O livro conta com notas introdutórias da escritora e psicanalista Betty Milan e do dramaturgo, psicanalista e psiquiatra Antonio Quinet. Buch e Giostri também têm textos no livro. O lançamento do livro terá a presença do ator Luís Melo.
Mais livros
Segundo Buch e Giostri, o objetivo é continuar com o projeto de leituras e com as oficinas literárias no sistema prisional de Joinville. “A equipe que escreveu os contos vai aprofundar para trabalhar em dupla e faremos a turma “2”, com novos relatos. A ideia é publicar dois livros por ano. Queremos também ter um acompanhamento quando eles estiverem em liberdade”, conta Giostri.
Para o juiz da Vara de Execuções Penais, o projeto pode servir de modelo. “Não sei a dimensão que está fazendo aos detentos, mas para mim é de muita satisfação, de saber que é possível reduzir os índices de violência, de transformar pessoas através da leitura, pela arte”.
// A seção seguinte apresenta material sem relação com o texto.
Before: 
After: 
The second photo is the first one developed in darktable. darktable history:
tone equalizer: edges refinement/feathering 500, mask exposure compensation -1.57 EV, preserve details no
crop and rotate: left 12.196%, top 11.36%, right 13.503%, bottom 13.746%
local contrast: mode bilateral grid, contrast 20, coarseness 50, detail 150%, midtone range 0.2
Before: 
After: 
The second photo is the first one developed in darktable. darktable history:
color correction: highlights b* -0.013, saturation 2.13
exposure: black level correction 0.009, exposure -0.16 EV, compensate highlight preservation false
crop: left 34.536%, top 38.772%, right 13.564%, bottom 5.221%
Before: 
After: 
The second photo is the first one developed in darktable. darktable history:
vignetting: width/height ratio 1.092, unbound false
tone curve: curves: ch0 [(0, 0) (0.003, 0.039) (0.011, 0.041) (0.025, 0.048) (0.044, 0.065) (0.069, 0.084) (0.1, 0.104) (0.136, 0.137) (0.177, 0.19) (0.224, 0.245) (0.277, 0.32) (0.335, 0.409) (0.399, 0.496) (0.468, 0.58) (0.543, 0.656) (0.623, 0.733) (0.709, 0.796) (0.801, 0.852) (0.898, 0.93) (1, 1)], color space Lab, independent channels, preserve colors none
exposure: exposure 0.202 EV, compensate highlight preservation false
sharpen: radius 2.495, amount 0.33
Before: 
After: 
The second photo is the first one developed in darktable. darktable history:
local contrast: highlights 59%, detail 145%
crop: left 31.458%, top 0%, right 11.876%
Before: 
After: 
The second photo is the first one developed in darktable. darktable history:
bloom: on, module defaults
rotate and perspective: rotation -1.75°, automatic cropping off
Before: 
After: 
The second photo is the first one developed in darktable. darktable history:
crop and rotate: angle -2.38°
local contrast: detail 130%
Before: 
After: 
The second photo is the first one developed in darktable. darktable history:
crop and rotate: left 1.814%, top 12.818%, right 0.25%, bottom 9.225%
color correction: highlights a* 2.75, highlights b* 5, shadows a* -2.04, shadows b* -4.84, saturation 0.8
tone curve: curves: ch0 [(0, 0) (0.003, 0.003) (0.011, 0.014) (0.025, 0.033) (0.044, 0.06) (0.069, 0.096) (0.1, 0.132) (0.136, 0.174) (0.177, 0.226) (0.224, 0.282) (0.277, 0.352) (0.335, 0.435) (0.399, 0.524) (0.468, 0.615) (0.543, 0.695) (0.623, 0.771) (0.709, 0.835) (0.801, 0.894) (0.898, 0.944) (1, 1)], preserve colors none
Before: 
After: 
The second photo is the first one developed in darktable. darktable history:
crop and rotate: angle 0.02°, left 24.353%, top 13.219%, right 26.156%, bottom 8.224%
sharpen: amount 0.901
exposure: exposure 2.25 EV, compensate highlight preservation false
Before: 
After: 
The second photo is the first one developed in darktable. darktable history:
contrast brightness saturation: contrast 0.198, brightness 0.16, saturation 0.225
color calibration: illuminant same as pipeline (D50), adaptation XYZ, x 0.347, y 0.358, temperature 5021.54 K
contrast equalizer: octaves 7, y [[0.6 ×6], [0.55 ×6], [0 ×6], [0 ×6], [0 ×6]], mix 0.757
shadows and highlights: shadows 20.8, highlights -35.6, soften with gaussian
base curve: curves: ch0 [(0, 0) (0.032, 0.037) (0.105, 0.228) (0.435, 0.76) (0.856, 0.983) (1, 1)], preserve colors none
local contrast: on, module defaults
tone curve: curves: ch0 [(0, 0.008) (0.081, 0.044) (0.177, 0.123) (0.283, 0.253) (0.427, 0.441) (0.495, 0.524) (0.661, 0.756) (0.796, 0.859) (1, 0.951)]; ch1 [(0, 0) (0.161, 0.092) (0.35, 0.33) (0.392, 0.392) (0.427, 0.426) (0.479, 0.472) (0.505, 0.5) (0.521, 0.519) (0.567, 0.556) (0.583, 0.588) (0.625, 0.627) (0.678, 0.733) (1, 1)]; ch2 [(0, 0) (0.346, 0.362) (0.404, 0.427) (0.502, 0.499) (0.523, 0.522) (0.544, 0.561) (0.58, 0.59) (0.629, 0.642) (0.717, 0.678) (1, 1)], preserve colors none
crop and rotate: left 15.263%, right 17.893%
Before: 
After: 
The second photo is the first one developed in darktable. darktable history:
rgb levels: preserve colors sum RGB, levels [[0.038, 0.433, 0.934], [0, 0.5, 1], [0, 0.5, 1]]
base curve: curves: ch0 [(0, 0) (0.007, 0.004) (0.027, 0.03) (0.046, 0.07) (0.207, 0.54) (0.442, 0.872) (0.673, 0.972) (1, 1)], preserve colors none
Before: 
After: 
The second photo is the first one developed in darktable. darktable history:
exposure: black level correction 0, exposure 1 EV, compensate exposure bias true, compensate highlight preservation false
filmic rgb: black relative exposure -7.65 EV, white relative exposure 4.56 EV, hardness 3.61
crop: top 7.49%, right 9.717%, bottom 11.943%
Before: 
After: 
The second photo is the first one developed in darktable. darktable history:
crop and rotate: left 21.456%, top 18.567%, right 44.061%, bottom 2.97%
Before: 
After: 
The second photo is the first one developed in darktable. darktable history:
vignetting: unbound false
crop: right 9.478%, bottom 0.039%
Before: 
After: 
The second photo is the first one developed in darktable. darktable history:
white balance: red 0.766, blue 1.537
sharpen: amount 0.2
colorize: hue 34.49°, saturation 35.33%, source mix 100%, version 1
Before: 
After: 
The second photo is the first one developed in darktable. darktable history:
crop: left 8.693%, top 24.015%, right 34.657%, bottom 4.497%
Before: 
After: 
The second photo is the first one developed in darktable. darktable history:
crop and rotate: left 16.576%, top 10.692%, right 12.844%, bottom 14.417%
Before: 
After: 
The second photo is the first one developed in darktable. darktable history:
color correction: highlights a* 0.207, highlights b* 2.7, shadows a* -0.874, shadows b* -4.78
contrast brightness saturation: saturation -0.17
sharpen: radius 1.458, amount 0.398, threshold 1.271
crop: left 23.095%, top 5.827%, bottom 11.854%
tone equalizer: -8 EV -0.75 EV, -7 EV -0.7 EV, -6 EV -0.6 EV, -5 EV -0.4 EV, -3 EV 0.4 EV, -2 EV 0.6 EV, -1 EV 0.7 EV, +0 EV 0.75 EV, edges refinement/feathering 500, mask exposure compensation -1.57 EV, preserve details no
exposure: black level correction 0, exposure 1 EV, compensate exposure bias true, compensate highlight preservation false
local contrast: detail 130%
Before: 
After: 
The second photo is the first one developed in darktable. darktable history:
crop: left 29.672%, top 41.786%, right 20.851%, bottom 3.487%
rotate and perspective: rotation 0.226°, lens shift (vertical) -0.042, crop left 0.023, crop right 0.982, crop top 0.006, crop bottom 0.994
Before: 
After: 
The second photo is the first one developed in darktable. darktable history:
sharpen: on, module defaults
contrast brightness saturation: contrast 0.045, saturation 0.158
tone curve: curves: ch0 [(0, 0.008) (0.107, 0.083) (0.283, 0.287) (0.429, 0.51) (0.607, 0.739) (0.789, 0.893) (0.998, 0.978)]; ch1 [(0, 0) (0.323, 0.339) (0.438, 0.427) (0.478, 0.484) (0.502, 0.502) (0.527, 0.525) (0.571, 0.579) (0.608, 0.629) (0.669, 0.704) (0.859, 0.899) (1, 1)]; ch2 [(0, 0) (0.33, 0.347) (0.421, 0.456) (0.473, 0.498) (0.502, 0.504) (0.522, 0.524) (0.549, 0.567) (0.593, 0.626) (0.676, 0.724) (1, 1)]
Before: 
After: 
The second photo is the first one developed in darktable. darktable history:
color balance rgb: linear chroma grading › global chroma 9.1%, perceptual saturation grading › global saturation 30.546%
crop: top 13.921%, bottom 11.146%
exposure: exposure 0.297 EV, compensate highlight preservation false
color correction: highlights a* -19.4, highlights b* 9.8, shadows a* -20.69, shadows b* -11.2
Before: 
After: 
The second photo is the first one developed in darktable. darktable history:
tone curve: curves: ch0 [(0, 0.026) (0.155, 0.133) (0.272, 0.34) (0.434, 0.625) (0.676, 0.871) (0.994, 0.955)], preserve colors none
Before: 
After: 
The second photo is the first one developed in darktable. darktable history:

Confira o trecho de um dos contos
“Logo viraram amigos inseparáveis. Alice e Pipoca. E eles se aventuravam correndo pelas manhãs, pelo quintal afora aproveitando a vida de criança. Um segundo de descuido de Alice, e Pipoca fugiu por uma pequena fresta no portão e correu disparado em meio a buzinadas e freadas no meio da rua. Alice vendo-o em perigo, abriu o portão e correu desesperada em direção a Pipoca, tinha a intenção de salvá-lo do pior.”